Kartu yang ini, rada susye. Dipersulit terus sama petugasnya. Setelah sebulan, akhirnya tadi sore dengan resmi ditutup, setelah 3 menit ngedengerin rayuan customer service, yang ketawa putus asa waktu gue dengan manis dan nyantai teteub teguh,"Saya tutup aja dehhh..." Huekekekekk!!

Kartu yang ketiga, lebih susyah lagi. BII Visa. Harus bikin surat pernyataan dan dibawa langsung ke bank! Iiiiih, retarded!
Senin besok mau gue sampein tuh surat. Dan dengan demikian akan terbebaslah gue dari segala urusan hutang, yipiiieeeeee...!!

Ada apa dengan gue dan kartu kredit? Yang buat sebagian orang justru jadi sahabat setia? It's whole another story. Yang pasti, gue bukan orang yang gila belanja. Dan justru sangat benci sama kartu kredit. Umm... nanti aje deh gue ceritanye yeee... Sekarang gue mau bikin Orange Cake dulu. Hihihi...

Look at me, I'm a free woman!

Satu, dua, tiga, gunting kartu kreditnya
empat, lima, enam, bebaskan semua hutang!

Thursday, June 09, 2005

Skenario Sang Maha Sempurna

Martunis among Portugal football team members
(Foto: Kompas)

Sang Ibu tiba di surga, tanpa hisab, karena mati syahid.
"Ya Khalik, apa artinya kebahagiaan surga ini, jika titipanMu kutinggalkan terlunta-lunta di dunia?"
Pinta seorang ahli surga, yang sekejap terlaksana:
"Berikan ia tempat bernaung yang aman, pendidikan yang cukup, masa depan yang terjamin.

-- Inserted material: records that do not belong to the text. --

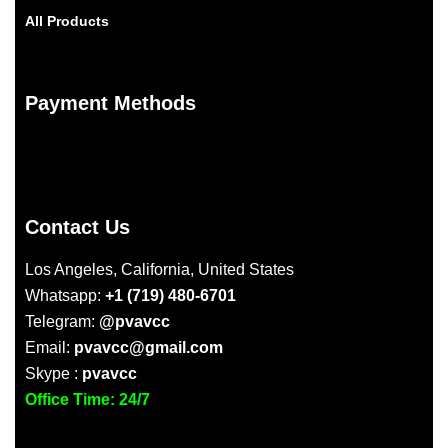
All Products
Payment Methods
Contact Us
Los Angeles, California, United States
Whatsapp:
+1 (719) 480-6701
Telegram:
@pvavcc
Email:
pvavcc@gmail.com
Skype :
pvavcc
Office Time: 24/7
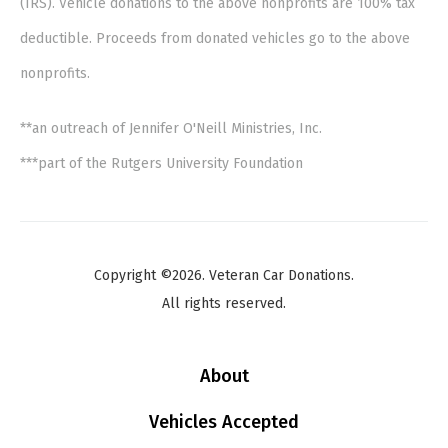
(IRS). Vehicle donations to the above nonprofits are 100% tax
deductible. Proceeds from donated vehicles go to the above
nonprofits.
**an outreach of Jennifer O'Neill Ministries, Inc.
***part of the Rutgers University Foundation
Copyright ©2026. Veteran Car Donations.
All rights reserved.
About
Vehicles Accepted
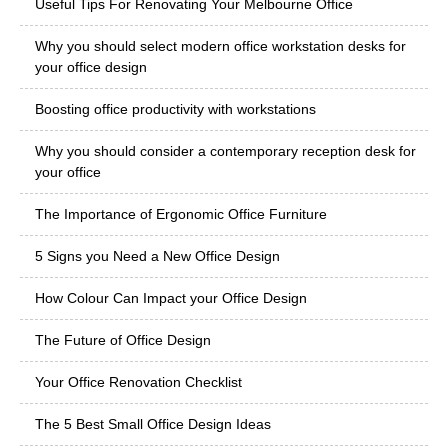
Useful Tips For Renovating Your Melbourne Office
Why you should select modern office workstation desks for
your office design
Boosting office productivity with workstations
Why you should consider a contemporary reception desk for
your office
The Importance of Ergonomic Office Furniture
5 Signs you Need a New Office Design
How Colour Can Impact your Office Design
The Future of Office Design
Your Office Renovation Checklist
The 5 Best Small Office Design Ideas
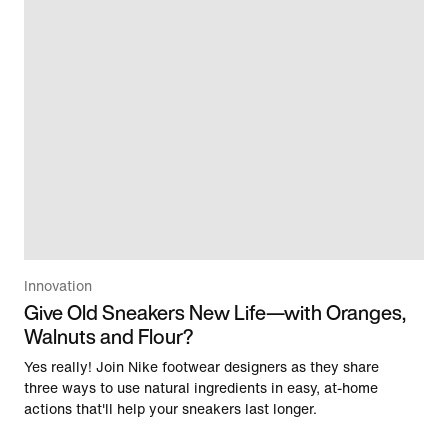
Innovation
Give Old Sneakers New Life—with Oranges,
Walnuts and Flour?
Yes really! Join Nike footwear designers as they share
three ways to use natural ingredients in easy, at-home
actions that'll help your sneakers last longer.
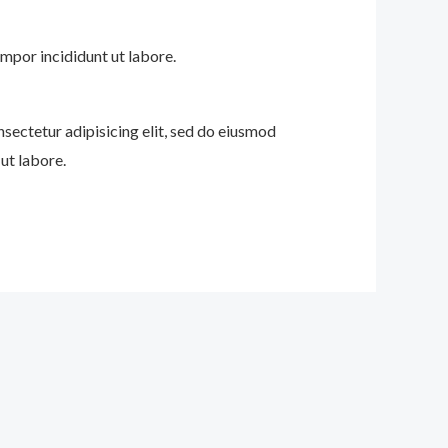
mpor incididunt ut labore.
nsectetur adipisicing elit, sed do eiusmod
ut labore.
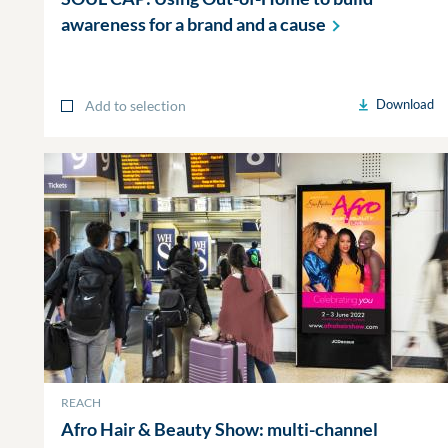
awareness for a brand and a
cause
Download
Add to selection
REACH
Afro Hair & Beauty Show: multi-channel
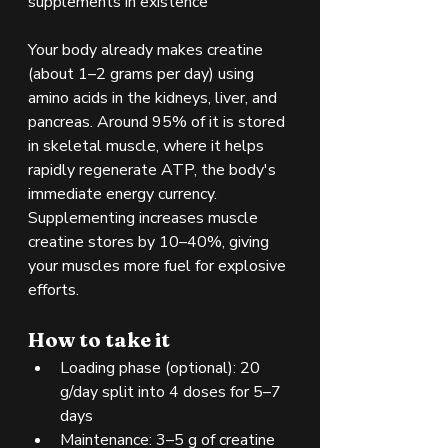
supplements in existence
Your body already makes creatine 
(about 1–2 grams per day) using 
amino acids in the kidneys, liver, and 
pancreas. Around 95% of it is stored 
in skeletal muscle, where it helps 
rapidly regenerate ATP, the body's 
immediate energy currency. 
Supplementing increases muscle 
creatine stores by 10–40%, giving 
your muscles more fuel for explosive 
efforts.
How to take it
Loading phase (optional): 20 
g/day split into 4 doses for 5–7 
days
Maintenance: 3–5 g of creatine 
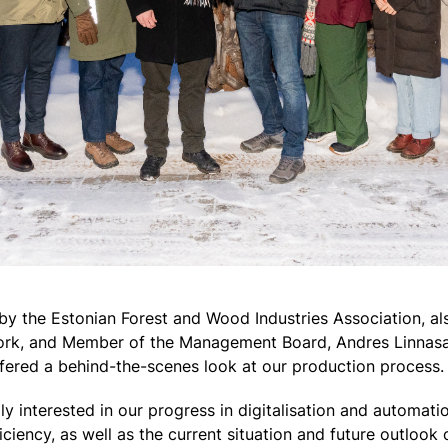
by the Estonian Forest and Wood Industries Association, als
Kork, and Member of the Management Board, Andres Linnasa
ffered a behind-the-scenes look at our production process.
ly interested in our progress in digitalisation and automati
ciency, as well as the current situation and future outlook 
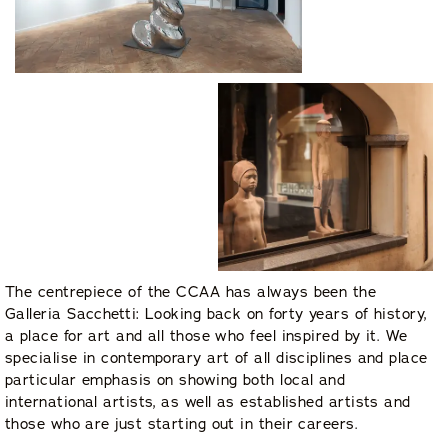
The centrepiece of the CCAA has always been the
Galleria Sacchetti: Looking back on forty years of history,
a place for art and all those who feel inspired by it. We
specialise in contemporary art of all disciplines and place
particular emphasis on showing both local and
international artists, as well as established artists and
those who are just starting out in their careers.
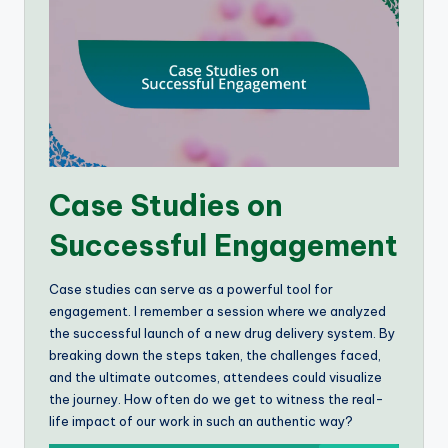
Case Studies on
Successful Engagement
Case studies can serve as a powerful tool for
engagement. I remember a session where we analyzed
the successful launch of a new drug delivery system. By
breaking down the steps taken, the challenges faced,
and the ultimate outcomes, attendees could visualize
the journey. How often do we get to witness the real-
life impact of our work in such an authentic way?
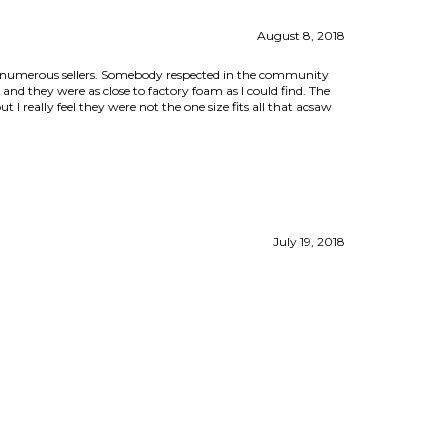
ed numerous sellers. Somebody respected in the community
and they were as close to factory foam as I could find. The
 I really feel they were not the one size fits all that acsaw
July 19, 2018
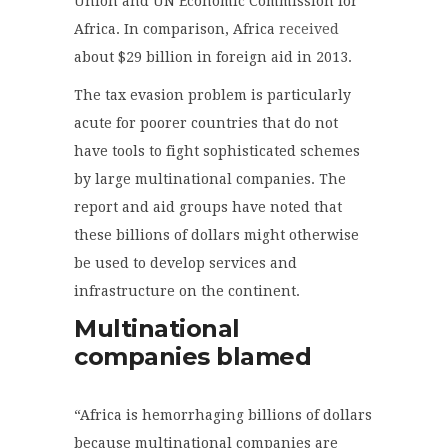
Union and UN Economic Commission for
Africa. In comparison, Africa
received
about $29 billion in foreign aid in 2013.
The tax evasion problem is particularly
acute for poorer countries that do not
have tools to fight sophisticated schemes
by large multinational companies. The
report and aid groups have noted that
these billions of dollars might otherwise
be used to develop services and
infrastructure on the continent.
Multinational
companies blamed
“Africa is hemorrhaging billions of dollars
because multinational companies are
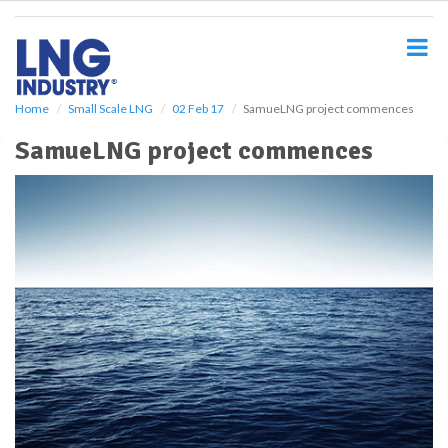
S
k
i
p
t
o
Home
Small Scale LNG
02 Feb 17
SamueLNG project commences
m
SamueLNG project commences
a
i
n
c
o
n
t
e
n
t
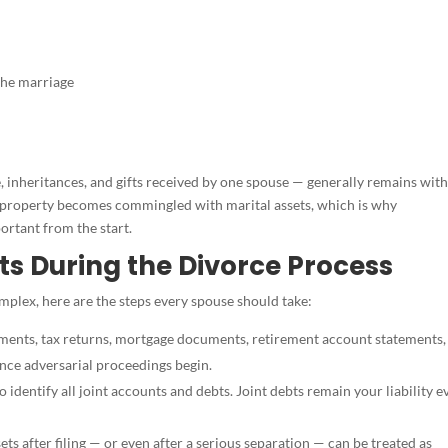
the marriage
inheritances, and gifts received by one spouse — generally remains with
e property becomes commingled with marital assets, which is why
ortant from the start.
ts During the Divorce Process
mplex, here are the steps every spouse should take:
ments, tax returns, mortgage documents, retirement account statements,
nce adversarial proceedings begin.
o identify all joint accounts and debts. Joint debts remain your liability e
ts after filing — or even after a serious separation — can be treated as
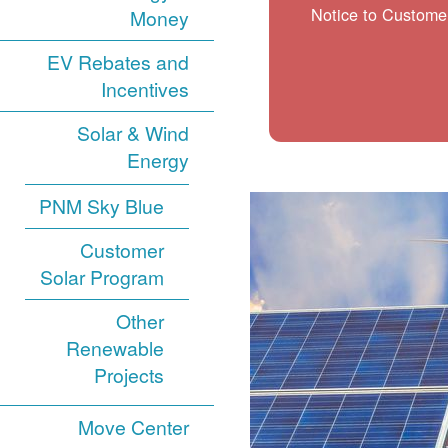
Notice to Customer
Money
EV Rebates and
Incentives
Solar & Wind
Energy
PNM Sky Blue
Customer
Solar Program
Other
Renewable
Projects
Move Center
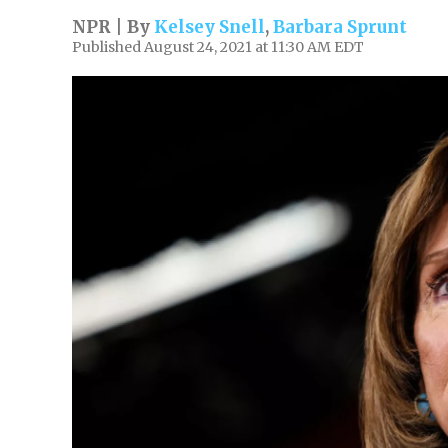
NPR | By
Kelsey Snell
,
Barbara Sprunt
Published August 24, 2021 at 11:30 AM EDT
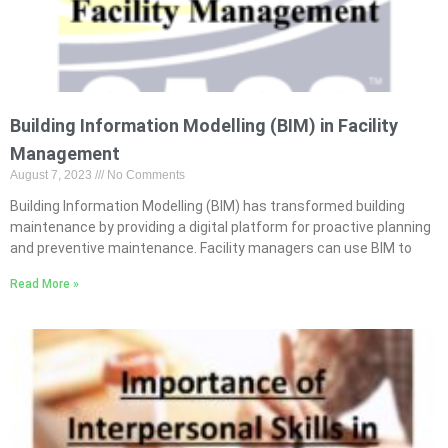
Building Information Modelling (BIM) in Facility
Management
August 7, 2023
No Comments
Building Information Modelling (BIM) has transformed building
maintenance by providing a digital platform for proactive planning
and preventive maintenance. Facility managers can use BIM to
Read More »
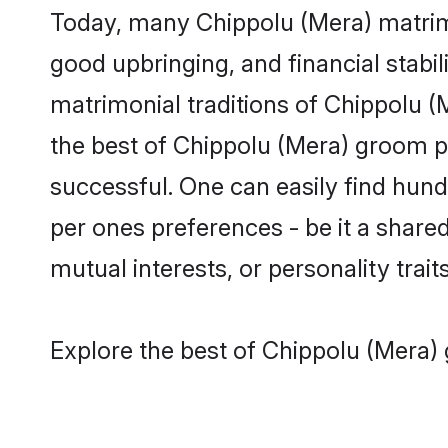
Today, many Chippolu (Mera) matrimo
good upbringing, and financial stabil
matrimonial traditions of Chippolu
the best of Chippolu (Mera) groom pr
successful. One can easily find hun
per ones preferences - be it a shared 
mutual interests, or personality traits
Explore the best of Chippolu (Mera) 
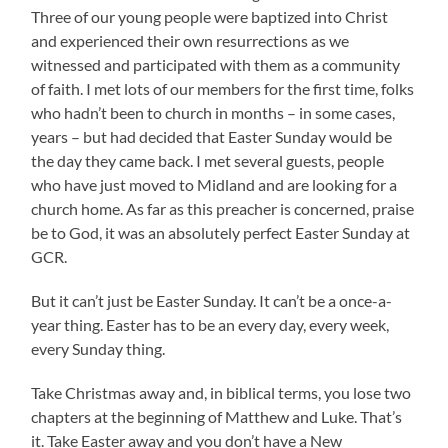
Three of our young people were baptized into Christ
and experienced their own resurrections as we
witnessed and participated with them as a community
of faith. I met lots of our members for the first time, folks
who hadn’t been to church in months – in some cases,
years – but had decided that Easter Sunday would be
the day they came back. I met several guests, people
who have just moved to Midland and are looking for a
church home. As far as this preacher is concerned, praise
be to God, it was an absolutely perfect Easter Sunday at
GCR.
But it can’t just be Easter Sunday. It can’t be a once-a-
year thing. Easter has to be an every day, every week,
every Sunday thing.
Take Christmas away and, in biblical terms, you lose two
chapters at the beginning of Matthew and Luke. That’s
it. Take Easter away and you don’t have a New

Berikan ia mimpi-mimpinya, kabulkan apapun yang ada dalam benaknya saat ini, ya Sang Penentu Suratan."

Martunis tengah memunguti sisa makanan yang bisa ia makan, di tengah alam yang porak poranda. Benaknya melayang ke tim sepak bola Portugal kesayangannya. Luis Figo yang hebat. Coba aku bisa ketemu dia. Main bola sama dia. Sama Cristiano Ronaldo, sama Deco Souza. Liat lapangan bola tempat mereka latihan. Main bola di lapangan mereka! Wuaaah, pasti asik sekali!
Oya, tahun depan piala dunia. Senangnya! Coba aku bisa nonton langsung di Jerman. Wuah! Liat nih (sambil menendang batok kelapa), liat bola ini kutendang, seperti tim Portugal mencetak gol!

Seorang reporter televisi Inggris merekam wajah lugunya. Bening matanya. Sosok kurusnya, yang terbalut kaus merah, seragam tim sepak bola Portugal buatan lokal, dibeli ibunya murah di pasar.

Rekaman itu tersiar ke seluruh penjuru dunia. Dan skenario Sang Maha Penulis Cerita pun mulai terbaca manusia. Untuk Martunis, yang ibunya sudah di surga, dan berdoa untuk kebahagiaannya. Untuk si bocah Aceh berwajah cerdas, bertelinga tinggi, berani bermimpi, dan baru saja jadi bagian dari keluarga besar tim Portugal. Yang kini punya tempat bernaung yang aman dan jaminan pendidikan yang cukup. Dan tahun depan akan nonton Piala Dunia langsung di Jerman!